Tuesday, December 27, 2011
by: Larry Hodges

Recently I had an epiphany. It wasn't anything that wasn't obvious, but it was something that underlined a primary difference between hackers and pros - or more generally, between lower-level and higher-level players. And that is the habit of balance.

While practicing with a student, I hit a net ball to the right-handed student's forehand side. The student immediately reached for the ball. This put his weight on his right foot. Since he could no longer step with that foot (try it, you'll see), he was forced to lunge for the ball. He managed to reach it and popped it back on the table, an easy winner for any decent opponent. On the very next point, the student hit a net-edge to my forehand. When it nicked the net, without thinking I stepped toward where the ball was going. When it hit the edge, I took an immediate step sideways toward the ball's new direction, and without ever losing balance, reached the ball and made an easy and effective return.

The epiphany was that I didn't have to think about getting the net-edge, or reach for it, or even make a weak return, though that is often the result. The habit of balance took over, and so rather than lunging toward the ball, the years of training took precedence, with the result that I stepped to the ball, and reached the ball in perfect position to make the shot.
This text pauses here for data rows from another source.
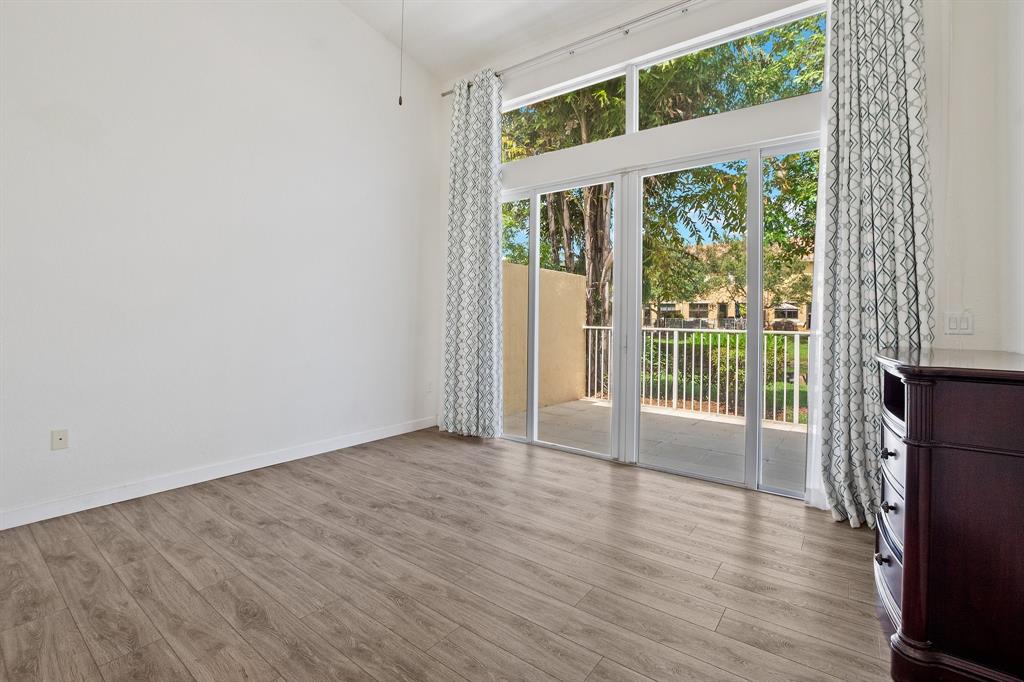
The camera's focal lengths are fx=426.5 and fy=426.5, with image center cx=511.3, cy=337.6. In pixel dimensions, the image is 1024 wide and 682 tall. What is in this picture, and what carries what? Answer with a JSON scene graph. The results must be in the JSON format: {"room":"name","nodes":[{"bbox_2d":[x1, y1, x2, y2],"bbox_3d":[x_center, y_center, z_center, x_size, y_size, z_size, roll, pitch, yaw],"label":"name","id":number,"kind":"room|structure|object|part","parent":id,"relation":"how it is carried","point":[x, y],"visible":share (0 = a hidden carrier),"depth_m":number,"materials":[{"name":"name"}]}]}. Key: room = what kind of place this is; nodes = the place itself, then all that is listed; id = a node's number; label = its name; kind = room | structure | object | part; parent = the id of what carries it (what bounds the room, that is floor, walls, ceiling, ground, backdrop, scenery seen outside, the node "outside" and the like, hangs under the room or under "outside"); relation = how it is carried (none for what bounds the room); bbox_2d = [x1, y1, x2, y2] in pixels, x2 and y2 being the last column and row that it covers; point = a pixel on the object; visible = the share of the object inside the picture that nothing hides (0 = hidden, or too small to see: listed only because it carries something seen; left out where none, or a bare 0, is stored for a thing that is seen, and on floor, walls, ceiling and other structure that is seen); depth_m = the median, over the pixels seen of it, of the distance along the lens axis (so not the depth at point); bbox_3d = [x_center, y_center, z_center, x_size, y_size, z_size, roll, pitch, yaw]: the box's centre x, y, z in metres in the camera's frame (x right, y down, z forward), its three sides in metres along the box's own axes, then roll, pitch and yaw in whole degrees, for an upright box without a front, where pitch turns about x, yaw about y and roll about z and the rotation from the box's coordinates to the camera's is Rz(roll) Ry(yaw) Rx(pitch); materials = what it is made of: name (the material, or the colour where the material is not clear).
{"room":"bedroom","nodes":[
{"label":"bedroom","id":0,"kind":"room"},
{"bbox_2d":[0,0,441,528],"bbox_3d":[-2.174,-1.193,3.063,0.172,4.397,4.710,1,1,37],"label":"left wall","id":1,"kind":"structure","parent":0,"point":[353,22],"depth_m":2.97,"materials":[{"name":"white paint"}]},
{"bbox_2d":[51,429,68,450],"bbox_3d":[-2.629,0.591,2.481,0.013,0.116,0.070,1,1,37],"label":"wall socket","id":2,"kind":"object","parent":1,"relation":"attached to","point":[61,440],"visible":0.99,"depth_m":2.48,"materials":[{"name":"white plastic"}]},
{"bbox_2d":[0,416,436,530],"bbox_3d":[-2.138,0.961,3.040,0.015,0.103,4.398,1,1,37],"label":"baseboard","id":3,"kind":"structure","parent":1,"relation":"attached to","point":[29,521],"depth_m":2.90,"materials":[{"name":"white paint"}]},
{"bbox_2d":[425,380,432,393],"bbox_3d":[-0.883,0.525,4.577,0.018,0.123,0.074,1,1,37],"label":"wall socket","id":4,"kind":"object","parent":1,"relation":"attached to","point":[429,384],"visible":0.99,"depth_m":4.57,"materials":[{"name":"white plastic"}]},
{"bbox_2d":[0,424,895,681],"bbox_3d":[-0.368,1.128,1.662,4.834,0.115,5.138,1,1,37],"label":"floor","id":5,"kind":"structure","parent":0,"point":[453,452],"depth_m":1.89,"materials":[{"name":"brown laminate"}]},
{"bbox_2d":[875,346,1023,681],"bbox_3d":[1.700,0.585,1.588,0.547,0.996,1.074,1,1,37],"label":"dresser","id":6,"kind":"object","parent":5,"relation":"on","point":[904,609],"visible":0.99,"depth_m":1.29,"materials":[{"name":"brown wood"}]},
{"bbox_3d":[1.342,0.798,1.555,0.033,0.031,0.035,1,1,37],"label":"knob","id":7,"kind":"part","parent":6,"relation":"part of","materials":[{"name":"metal"}]},
{"bbox_3d":[1.354,0.416,1.542,0.035,0.030,0.034,1,1,37],"label":"knob","id":8,"kind":"part","parent":6,"relation":"part of","materials":[{"name":"metal"}]},
{"bbox_3d":[1.342,0.602,1.526,0.034,0.033,0.035,1,1,37],"label":"knob","id":9,"kind":"part","parent":6,"relation":"part of","materials":[{"name":"metal"}]},
{"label":"drawer","id":10,"kind":"part","parent":6,"relation":"part of","materials":[{"name":"wood"}]},
{"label":"drawer","id":11,"kind":"part","parent":6,"relation":"part of","materials":[{"name":"wood"}]},
{"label":"drawers","id":12,"kind":"part","parent":6,"relation":"part of","materials":[{"name":"brown wood"}]},
{"bbox_2d":[335,0,684,81],"bbox_3d":[-0.212,-2.832,1.426,5.123,0.227,4.976,1,1,37],"label":"ceiling","id":13,"kind":"structure","parent":0,"point":[491,4],"depth_m":3.86,"materials":[{"name":"white paint"}]},
{"bbox_2d":[398,0,404,105],"bbox_3d":[-0.540,-1.907,2.102,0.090,1.455,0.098,0,1,-14],"label":"pull chain","id":14,"kind":"object","parent":13,"relation":"hanging from","point":[399,102],"visible":0.97,"depth_m":2.11,"materials":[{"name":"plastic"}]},
{"bbox_2d":[440,0,1017,513],"bbox_3d":[1.027,-0.777,3.468,4.364,3.641,0.184,1,1,37],"label":"window wall","id":15,"kind":"structure","parent":0,"point":[662,42],"depth_m":2.63,"materials":[{"name":"white paint"}]},
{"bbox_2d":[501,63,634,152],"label":"transom window","id":16,"kind":"structure","parent":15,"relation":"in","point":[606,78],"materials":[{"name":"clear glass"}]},
{"bbox_2d":[442,0,706,99],"bbox_3d":[1.154,-2.421,3.197,4.367,0.081,0.149,1,1,37],"label":"curtain rod","id":17,"kind":"object","parent":15,"relation":"attached to","point":[443,94],"visible":0.87,"depth_m":3.46,"materials":[{"name":"silver metal"}]},
{"bbox_2d":[441,66,504,438],"bbox_3d":[-0.401,-0.811,4.200,0.749,3.616,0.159,1,1,37],"label":"left curtain","id":18,"kind":"object","parent":17,"relation":"hanging from","point":[487,150],"visible":0.97,"depth_m":4.18,"materials":[{"name":"fabric"}]},
{"bbox_2d":[806,17,830,510],"bbox_3d":[2.041,-0.681,2.587,0.424,3.458,0.041,1,1,37],"label":"sheer curtain","id":19,"kind":"object","parent":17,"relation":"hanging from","point":[812,480],"visible":0.29,"depth_m":2.68,"materials":[{"name":"white fabric"}]},
{"bbox_2d":[814,0,931,530],"bbox_3d":[2.017,-0.652,2.374,0.573,3.456,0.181,1,1,37],"label":"right curtain","id":20,"kind":"object","parent":17,"relation":"hanging from","point":[900,66],"visible":0.83,"depth_m":2.40,"materials":[{"name":"fabric"}]},
{"bbox_2d":[504,134,814,500],"bbox_3d":[0.931,-0.159,3.560,2.847,2.391,0.157,1,1,37],"label":"sliding glass door","id":21,"kind":"structure","parent":15,"relation":"in","point":[636,370],"depth_m":3.37,"materials":[{"name":"glass"}]},
{"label":"glass panel","id":22,"kind":"part","parent":21,"relation":"part of","materials":[{"name":"glass"}]},
{"bbox_3d":[0.367,-0.274,3.929,1.189,2.734,0.158,1,1,37],"label":"glass panel","id":23,"kind":"part","parent":21,"relation":"part of","materials":[{"name":"clear glass"}]},
{"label":"door handle","id":24,"kind":"part","parent":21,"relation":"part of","materials":[{"name":"silver metal"}]},
{"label":"mullion","id":25,"kind":"part","parent":21,"relation":"part of","materials":[{"name":"white metal"}]},
{"bbox_3d":[1.319,-0.145,3.319,1.073,2.602,0.108,1,1,37],"label":"glass panel","id":26,"kind":"part","parent":21,"relation":"part of","materials":[{"name":"clear glass"}]},
{"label":"glass panel","id":27,"kind":"part","parent":21,"relation":"part of","materials":[{"name":"clear glass"}]},
{"bbox_2d":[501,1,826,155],"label":"transom window","id":28,"kind":"structure","parent":15,"relation":"in","point":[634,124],"depth_m":3.30,"materials":[{"name":"glass"}]},
{"bbox_2d":[944,311,973,334],"bbox_3d":[2.437,-0.080,2.323,0.117,0.119,0.014,1,1,37],"label":"light switch","id":29,"kind":"object","parent":15,"relation":"attached to","point":[964,323],"visible":0.99,"depth_m":2.32,"materials":[{"name":"white plastic"}]},
{"bbox_2d":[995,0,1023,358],"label":"right wall","id":30,"kind":"structure","parent":0,"point":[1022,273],"depth_m":2.01,"materials":[{"name":"white paint"}]},
{"label":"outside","id":31,"kind":"structure","parent":0,"visible":0},
{"bbox_2d":[502,259,587,415],"bbox_3d":[0.165,0.008,5.981,0.242,2.044,2.955,1,1,37],"label":"patio wall","id":32,"kind":"structure","parent":31,"point":[568,277],"depth_m":6.18,"materials":[{"name":"beige paint"}]},
{"bbox_2d":[506,397,806,492],"bbox_3d":[1.954,1.077,4.206,5.475,0.131,2.206,1,1,37],"label":"balcony floor","id":33,"kind":"structure","parent":31,"point":[660,416],"depth_m":4.24,"materials":[{"name":"grey concrete"}]},
{"bbox_2d":[580,325,806,425],"bbox_3d":[3.242,0.440,5.012,5.620,1.133,0.085,1,1,37],"label":"balcony railing","id":34,"kind":"object","parent":33,"relation":"on","point":[736,396],"visible":0.52,"depth_m":5.54,"materials":[{"name":"white metal"}]},
{"bbox_2d":[641,247,812,330],"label":"building","id":35,"kind":"structure","parent":31,"point":[710,315],"materials":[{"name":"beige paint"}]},
{"label":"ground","id":36,"kind":"structure","parent":31,"visible":0},
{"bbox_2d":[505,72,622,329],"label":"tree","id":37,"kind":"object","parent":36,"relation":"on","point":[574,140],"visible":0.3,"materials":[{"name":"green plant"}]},
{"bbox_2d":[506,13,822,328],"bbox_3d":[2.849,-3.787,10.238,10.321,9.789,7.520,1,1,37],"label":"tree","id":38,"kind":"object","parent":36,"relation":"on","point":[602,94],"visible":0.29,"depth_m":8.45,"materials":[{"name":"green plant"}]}
]}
This is not a matter of practicing balance while returning nets or edges. It's a matter of practicing balance all the time, always stepping to the ball, always balanced, rarely lunging. (There are rare occasions where you step to the ball and then have to make a last-second lunge at a ball that's otherwise out of reach, but that's as a last resort, and only after stepping first. And you'll be surprised at how balanced you can be even when lunging.)

So develop the habit of always staying balanced, and stepping toward shots, not reaching. This makes it easy to move in any direction and ready to make a strong shot. It's that first move - stepping that keeps you in balance versus reaching that puts you off balance - that makes the difference.